Schleuse von Hessens nördlichstem Hafen fertig

Die umstrittene Reaktivierung des historischen Stadthafens im nordhessischen Bad Karlshafen ist fast beendet. Der Bau der Schleuse zur Weser sei abgeschlossen, sagte Bürgermeister Marcus Dittrich (parteilos).

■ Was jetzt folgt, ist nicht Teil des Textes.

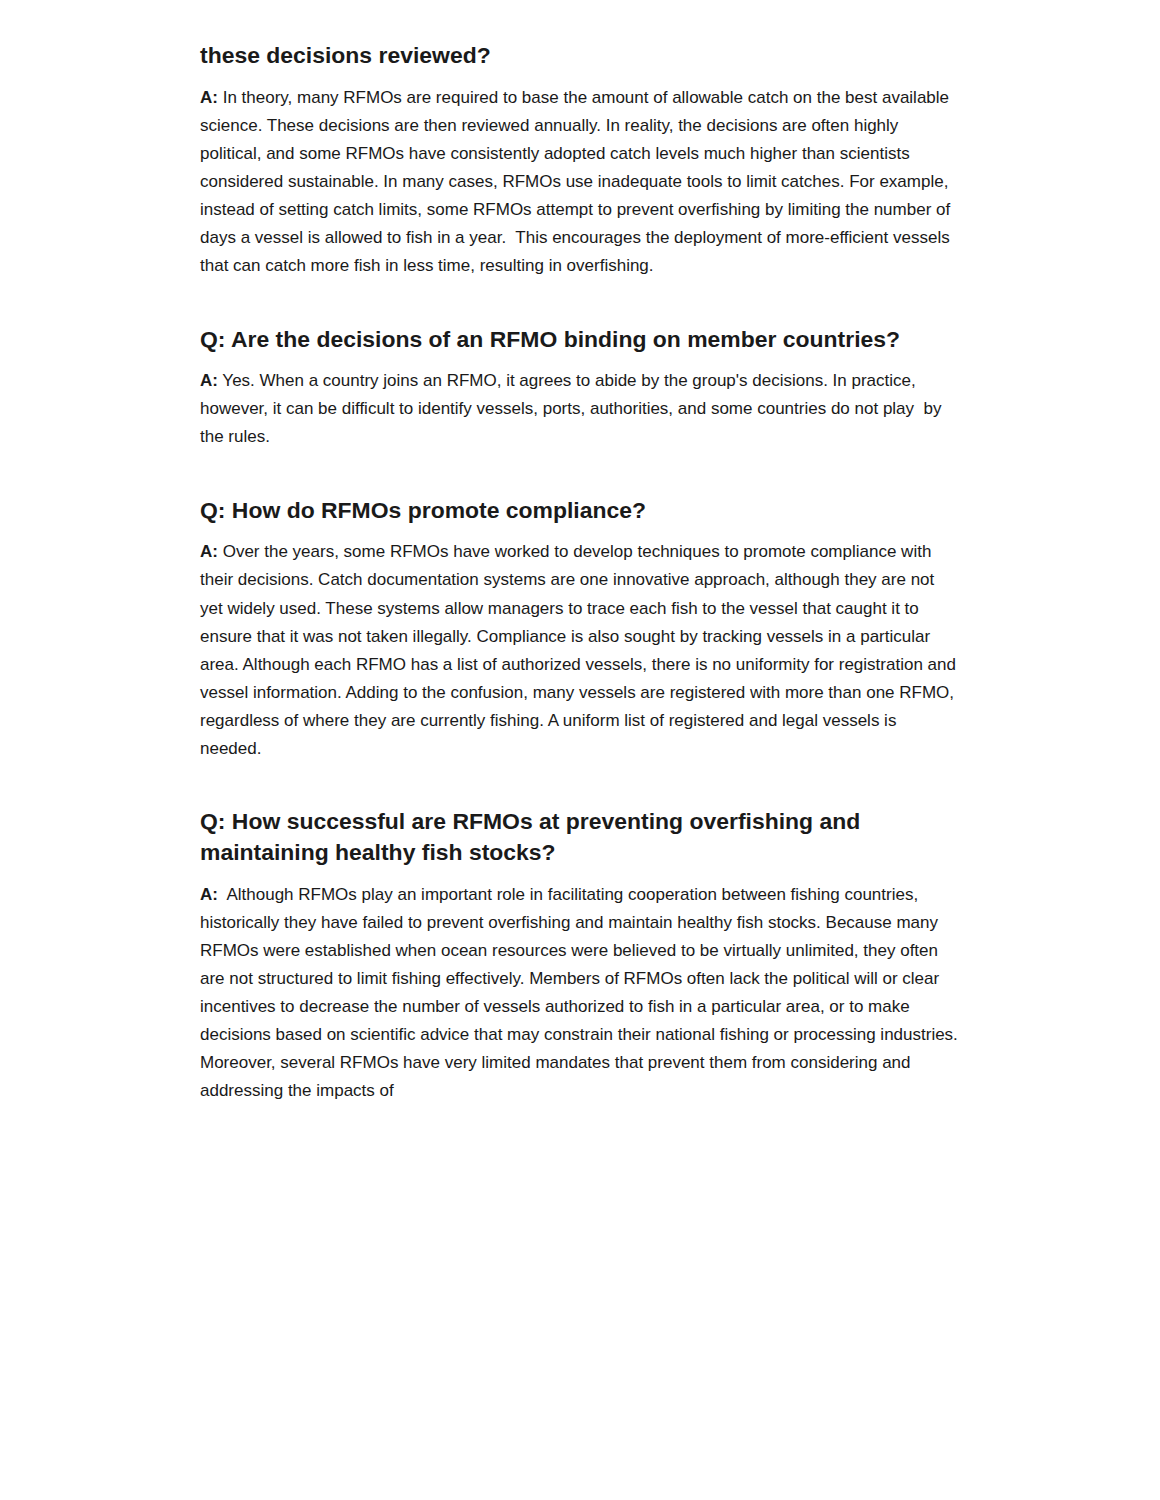these decisions reviewed?
A: In theory, many RFMOs are required to base the amount of allowable catch on the best available science. These decisions are then reviewed annually. In reality, the decisions are often highly political, and some RFMOs have consistently adopted catch levels much higher than scientists considered sustainable. In many cases, RFMOs use inadequate tools to limit catches. For example, instead of setting catch limits, some RFMOs attempt to prevent overfishing by limiting the number of days a vessel is allowed to fish in a year. This encourages the deployment of more-efficient vessels that can catch more fish in less time, resulting in overfishing.
Q: Are the decisions of an RFMO binding on member countries?
A: Yes. When a country joins an RFMO, it agrees to abide by the group's decisions. In practice, however, it can be difficult to identify vessels, ports, authorities, and some countries do not play by the rules.
Q: How do RFMOs promote compliance?
A: Over the years, some RFMOs have worked to develop techniques to promote compliance with their decisions. Catch documentation systems are one innovative approach, although they are not yet widely used. These systems allow managers to trace each fish to the vessel that caught it to ensure that it was not taken illegally. Compliance is also sought by tracking vessels in a particular area. Although each RFMO has a list of authorized vessels, there is no uniformity for registration and vessel information. Adding to the confusion, many vessels are registered with more than one RFMO, regardless of where they are currently fishing. A uniform list of registered and legal vessels is needed.
Q: How successful are RFMOs at preventing overfishing and maintaining healthy fish stocks?
A: Although RFMOs play an important role in facilitating cooperation between fishing countries, historically they have failed to prevent overfishing and maintain healthy fish stocks. Because many RFMOs were established when ocean resources were believed to be virtually unlimited, they often are not structured to limit fishing effectively. Members of RFMOs often lack the political will or clear incentives to decrease the number of vessels authorized to fish in a particular area, or to make decisions based on scientific advice that may constrain their national fishing or processing industries. Moreover, several RFMOs have very limited mandates that prevent them from considering and addressing the impacts of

Die umstrittene Reaktivierung des historischen Stadthafens im nordhessischen Bad Karlshafen ist fast beendet. Der Bau der Schleuse zur Weser sei abgeschlossen, sagte Bürgermeister Marcus Dittrich (parteilos). Bei der technischen Abnahme der Schleuse sei bereits das erste Boot geschleust worden. Damit sei der vom Bund geförderte Teil des Projekts beendet. Im Bau sind noch ein Schleusengebäude und Steganlagen. Der Hafen war seit den 30er-Jahren von der Weser abgeschnitten.

Im November hatte die Stadt das Becken in der Altstadt geflutet. Der Testlauf habe „ohne große Mängel funktioniert“, sagte Dittrich. Zur Wassersportsaison im Frühjahr soll der Hafen offiziell eröffnet werden. Ein Termin stehe noch nicht fest. Das Projekt in der 3600-Einwohner-Stadt kostet 6,5 Millionen Euro. Den Großteil der Summe trägt der Bund. Laut Dittrich wird der Kostenrahmen voraussichtlich eingehalten.

Trotzdem ist der Hafenbau umstritten: Der Bund der Steuerzahler sieht darin eine Steuerverschwendung. Befürworter wie Karl-Christian Schelzke, Direktor des Hessischen Städte- und Gemeindebunds, betonen dagegen die historische Bedeutung der Hugenottenstadt. Der neue Hafen soll vor allem touristische Bedeutung haben. Frachtschiffe passen nicht hinein. Die hoch verschuldete Kleinstadt erhofft sich von dem Projekt eine Belebung.